There are several key elements to devising an EV charging strategy to support your electric fleet, and some questions fleet managers need to answer before installations begin. In this blog, we discuss the importance of 

  • Choosing a location for the charging infrastructure that will work best for your fleet’s driving habits, 
  • Carefully deciding the type of charging to install, 
  • Working out the number of charge points you need before you install, 
  • Considering which technologies and financial models to install with. 

Getting the Right Location

Where are the best places to install electric charging for fleet vehicles?

There is no correct answer to this question, as it is always unique to the fleet you are electrifying and your business model. You know your fleet and its behaviours best. Let this insight inform where they will charge.  

If your vehicles are stored at a particular facility or depot overnight, they need to be ready to go when the drivers arrive the next morning. Charging infrastructure would therefore be best positioned in the places where they are parked. On the other hand, the vehicles may be parked overnight at drivers’ homes, in which case you might consider home charging infrastructure for your drivers, like the AA did. 

Lets Talk Power

Fast, rapid, ultra-rapid, or a combination – what is the most effective form of fleet EV charging?

Again, there is no correct answer. Whilst rapid and ultra-rapid charging is suited to quick ‘top-up’ chargers, fast charging is best for longer, overnight charges where time is not of the essence. It all depends on your fleet. 

If your fleet vehicles return to base multiple times during the day, they might only need a top-up charge. Slower charging suits return-to-base fleets. DX Freight, for example, chose the latter, providing 7kW fast chargers for their drivers to plug in at the end of the day so their vehicles would be recharged overnight.  

If you are transitioning a fleet of vehicles for your staff, such as pool cars which are used during the day but travel only a short distance, you might also wish to charge on a gradual basis throughout the working day. 

Read more about the different use cases of EV charging for electric fleets here. 

It is also important to note that the power of your chargers will place different demands on your power system alongside existing energy requirements. This will require investigations and possibly new grid connections. This is where a site survey can help – not only do surveys help you plan for future infrastructure, but they can also help you deduce whether you have the right capacity on site for the chargers in some cases. 

What About the Number?

How many charge points do you need? 

You may wish to consider starting with a few chargers before rolling out a full EV charging infrastructure. Doing so will help you understand usage patterns and future needs. Equally if you have a robust strategy and know what you need, you could save time and budget by installing your infrastructure all at once.  

Consider Load Balancing

Get smart with EV charging

If the power availability on your site currently cannot cope with the demand of your planned EV chargers, there are a couple of solutions. 

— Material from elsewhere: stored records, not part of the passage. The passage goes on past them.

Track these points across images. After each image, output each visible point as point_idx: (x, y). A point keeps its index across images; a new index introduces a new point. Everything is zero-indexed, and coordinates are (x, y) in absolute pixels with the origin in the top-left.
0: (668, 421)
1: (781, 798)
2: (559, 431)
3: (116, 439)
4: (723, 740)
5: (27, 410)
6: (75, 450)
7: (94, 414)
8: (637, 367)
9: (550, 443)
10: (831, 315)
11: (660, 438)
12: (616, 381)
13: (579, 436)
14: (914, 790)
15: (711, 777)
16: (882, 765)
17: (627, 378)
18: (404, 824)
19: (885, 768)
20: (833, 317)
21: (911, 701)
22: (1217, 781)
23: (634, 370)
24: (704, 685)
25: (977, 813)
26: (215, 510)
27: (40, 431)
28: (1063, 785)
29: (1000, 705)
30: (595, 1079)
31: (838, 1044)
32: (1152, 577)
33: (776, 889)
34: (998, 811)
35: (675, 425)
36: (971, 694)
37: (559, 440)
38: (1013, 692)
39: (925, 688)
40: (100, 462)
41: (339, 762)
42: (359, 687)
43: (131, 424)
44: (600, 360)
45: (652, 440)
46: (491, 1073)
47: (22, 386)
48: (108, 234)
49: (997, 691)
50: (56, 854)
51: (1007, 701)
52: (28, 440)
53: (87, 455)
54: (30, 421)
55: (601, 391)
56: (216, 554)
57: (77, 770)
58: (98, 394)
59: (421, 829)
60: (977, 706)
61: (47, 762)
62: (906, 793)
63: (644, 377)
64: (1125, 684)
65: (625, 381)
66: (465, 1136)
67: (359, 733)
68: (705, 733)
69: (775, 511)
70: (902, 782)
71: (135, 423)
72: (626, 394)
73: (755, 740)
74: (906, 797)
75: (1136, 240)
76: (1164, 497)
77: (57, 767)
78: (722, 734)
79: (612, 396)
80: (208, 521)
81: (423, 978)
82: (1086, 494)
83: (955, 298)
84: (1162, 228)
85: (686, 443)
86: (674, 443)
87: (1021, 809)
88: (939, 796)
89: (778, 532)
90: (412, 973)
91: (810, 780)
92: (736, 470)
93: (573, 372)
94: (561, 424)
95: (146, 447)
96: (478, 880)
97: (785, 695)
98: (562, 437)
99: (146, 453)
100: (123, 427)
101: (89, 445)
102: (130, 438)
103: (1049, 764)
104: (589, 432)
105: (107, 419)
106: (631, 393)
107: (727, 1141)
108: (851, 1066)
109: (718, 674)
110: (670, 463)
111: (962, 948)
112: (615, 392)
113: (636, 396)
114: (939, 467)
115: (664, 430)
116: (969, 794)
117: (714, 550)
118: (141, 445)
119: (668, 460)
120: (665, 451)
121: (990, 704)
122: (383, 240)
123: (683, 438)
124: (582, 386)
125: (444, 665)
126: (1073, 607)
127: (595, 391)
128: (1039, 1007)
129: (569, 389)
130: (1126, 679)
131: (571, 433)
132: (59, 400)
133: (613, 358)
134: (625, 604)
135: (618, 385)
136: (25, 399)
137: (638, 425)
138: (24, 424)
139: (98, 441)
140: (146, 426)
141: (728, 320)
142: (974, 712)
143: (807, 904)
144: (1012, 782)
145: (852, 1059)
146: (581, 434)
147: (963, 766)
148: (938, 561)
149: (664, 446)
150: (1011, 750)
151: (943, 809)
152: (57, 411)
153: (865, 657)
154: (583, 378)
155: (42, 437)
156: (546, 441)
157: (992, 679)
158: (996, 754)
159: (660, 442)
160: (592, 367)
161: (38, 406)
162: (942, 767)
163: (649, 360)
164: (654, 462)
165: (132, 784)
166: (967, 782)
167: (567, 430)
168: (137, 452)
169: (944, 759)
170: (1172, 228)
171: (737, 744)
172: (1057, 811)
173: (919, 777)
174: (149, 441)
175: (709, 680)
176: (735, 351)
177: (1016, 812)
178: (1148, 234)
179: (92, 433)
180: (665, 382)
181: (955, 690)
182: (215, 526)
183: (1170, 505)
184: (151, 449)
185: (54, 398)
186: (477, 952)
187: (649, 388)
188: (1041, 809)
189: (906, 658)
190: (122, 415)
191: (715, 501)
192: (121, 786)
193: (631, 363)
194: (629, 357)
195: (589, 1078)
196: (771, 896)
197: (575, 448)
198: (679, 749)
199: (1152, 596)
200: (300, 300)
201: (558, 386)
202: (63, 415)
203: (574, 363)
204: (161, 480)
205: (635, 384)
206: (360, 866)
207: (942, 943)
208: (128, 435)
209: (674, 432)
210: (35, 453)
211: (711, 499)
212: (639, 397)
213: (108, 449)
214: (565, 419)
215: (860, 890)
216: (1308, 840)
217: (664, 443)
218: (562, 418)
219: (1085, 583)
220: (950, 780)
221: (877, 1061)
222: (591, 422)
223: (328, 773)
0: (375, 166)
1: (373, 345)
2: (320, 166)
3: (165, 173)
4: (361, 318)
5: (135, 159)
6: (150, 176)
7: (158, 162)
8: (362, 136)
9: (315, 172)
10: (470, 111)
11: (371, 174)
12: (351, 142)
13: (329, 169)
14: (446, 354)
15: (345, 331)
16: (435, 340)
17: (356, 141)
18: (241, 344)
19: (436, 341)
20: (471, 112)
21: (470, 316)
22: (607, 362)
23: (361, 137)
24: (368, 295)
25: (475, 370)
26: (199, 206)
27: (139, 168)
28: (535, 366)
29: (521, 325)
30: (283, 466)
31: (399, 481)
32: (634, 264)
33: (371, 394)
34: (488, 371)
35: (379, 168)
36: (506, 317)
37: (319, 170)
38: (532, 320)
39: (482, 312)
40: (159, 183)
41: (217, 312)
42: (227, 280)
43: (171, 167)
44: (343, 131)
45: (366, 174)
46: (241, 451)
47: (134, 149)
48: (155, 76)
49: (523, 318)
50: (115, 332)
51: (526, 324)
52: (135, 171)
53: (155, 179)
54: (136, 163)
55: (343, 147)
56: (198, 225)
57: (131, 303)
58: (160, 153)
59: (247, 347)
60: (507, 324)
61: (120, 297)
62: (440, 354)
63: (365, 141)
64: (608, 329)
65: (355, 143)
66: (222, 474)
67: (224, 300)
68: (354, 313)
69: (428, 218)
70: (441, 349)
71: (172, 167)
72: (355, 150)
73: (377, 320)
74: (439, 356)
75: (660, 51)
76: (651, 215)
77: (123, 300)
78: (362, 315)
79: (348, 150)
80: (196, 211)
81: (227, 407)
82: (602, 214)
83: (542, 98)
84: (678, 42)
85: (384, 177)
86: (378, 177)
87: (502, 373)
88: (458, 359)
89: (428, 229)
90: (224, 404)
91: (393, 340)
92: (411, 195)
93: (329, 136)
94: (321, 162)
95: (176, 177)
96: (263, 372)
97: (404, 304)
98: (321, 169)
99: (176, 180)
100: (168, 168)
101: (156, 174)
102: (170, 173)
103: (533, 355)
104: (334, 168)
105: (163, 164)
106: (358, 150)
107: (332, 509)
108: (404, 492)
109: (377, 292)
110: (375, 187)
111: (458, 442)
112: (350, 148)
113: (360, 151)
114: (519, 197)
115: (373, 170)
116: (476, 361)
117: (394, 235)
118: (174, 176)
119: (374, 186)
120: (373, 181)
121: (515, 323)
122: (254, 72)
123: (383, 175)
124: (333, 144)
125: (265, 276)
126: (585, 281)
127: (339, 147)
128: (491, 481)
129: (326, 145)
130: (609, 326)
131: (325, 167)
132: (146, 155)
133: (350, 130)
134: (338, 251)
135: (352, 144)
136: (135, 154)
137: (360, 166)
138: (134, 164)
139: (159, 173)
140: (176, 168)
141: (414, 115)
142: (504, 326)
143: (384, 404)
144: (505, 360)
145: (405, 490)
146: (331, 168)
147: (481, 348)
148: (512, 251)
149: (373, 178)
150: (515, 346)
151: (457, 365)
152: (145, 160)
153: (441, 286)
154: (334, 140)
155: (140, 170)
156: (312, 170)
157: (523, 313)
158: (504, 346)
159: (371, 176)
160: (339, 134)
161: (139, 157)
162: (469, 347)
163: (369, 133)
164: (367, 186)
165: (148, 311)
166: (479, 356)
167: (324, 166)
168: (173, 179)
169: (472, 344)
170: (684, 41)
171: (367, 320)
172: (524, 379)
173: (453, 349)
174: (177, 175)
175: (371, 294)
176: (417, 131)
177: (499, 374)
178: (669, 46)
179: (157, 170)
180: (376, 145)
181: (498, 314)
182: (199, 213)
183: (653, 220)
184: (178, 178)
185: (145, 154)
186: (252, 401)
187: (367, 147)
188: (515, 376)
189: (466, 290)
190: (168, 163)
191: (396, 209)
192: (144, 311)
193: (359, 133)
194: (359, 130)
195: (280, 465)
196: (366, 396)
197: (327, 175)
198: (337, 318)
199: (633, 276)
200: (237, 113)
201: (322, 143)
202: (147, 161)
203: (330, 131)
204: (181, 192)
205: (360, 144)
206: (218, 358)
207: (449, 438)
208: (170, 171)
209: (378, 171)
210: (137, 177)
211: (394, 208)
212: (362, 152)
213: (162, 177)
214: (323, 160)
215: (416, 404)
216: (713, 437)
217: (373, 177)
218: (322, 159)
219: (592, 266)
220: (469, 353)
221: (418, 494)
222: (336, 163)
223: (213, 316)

The first is paying a district network operator (DNO) to upgrade your infrastructure, but this comes at a cost. Alternatively, you could take advantage of load balancing technology, which automatically distributes the available power to multiple vehicles.  

Funding Your Charging Infrastructure

Sort the financials

Another aspect of your fleet charging strategy is the funding. Your charge point operator can provide you with the expected costs of installing, operating and maintaining the chargers. From this, you can decide to lease your charging equipment – which helps you avoid the up-front costs – or investigate the grants and funding options available, such as the EV infrastructure grant for staff and fleets and the Workplace Charging Scheme.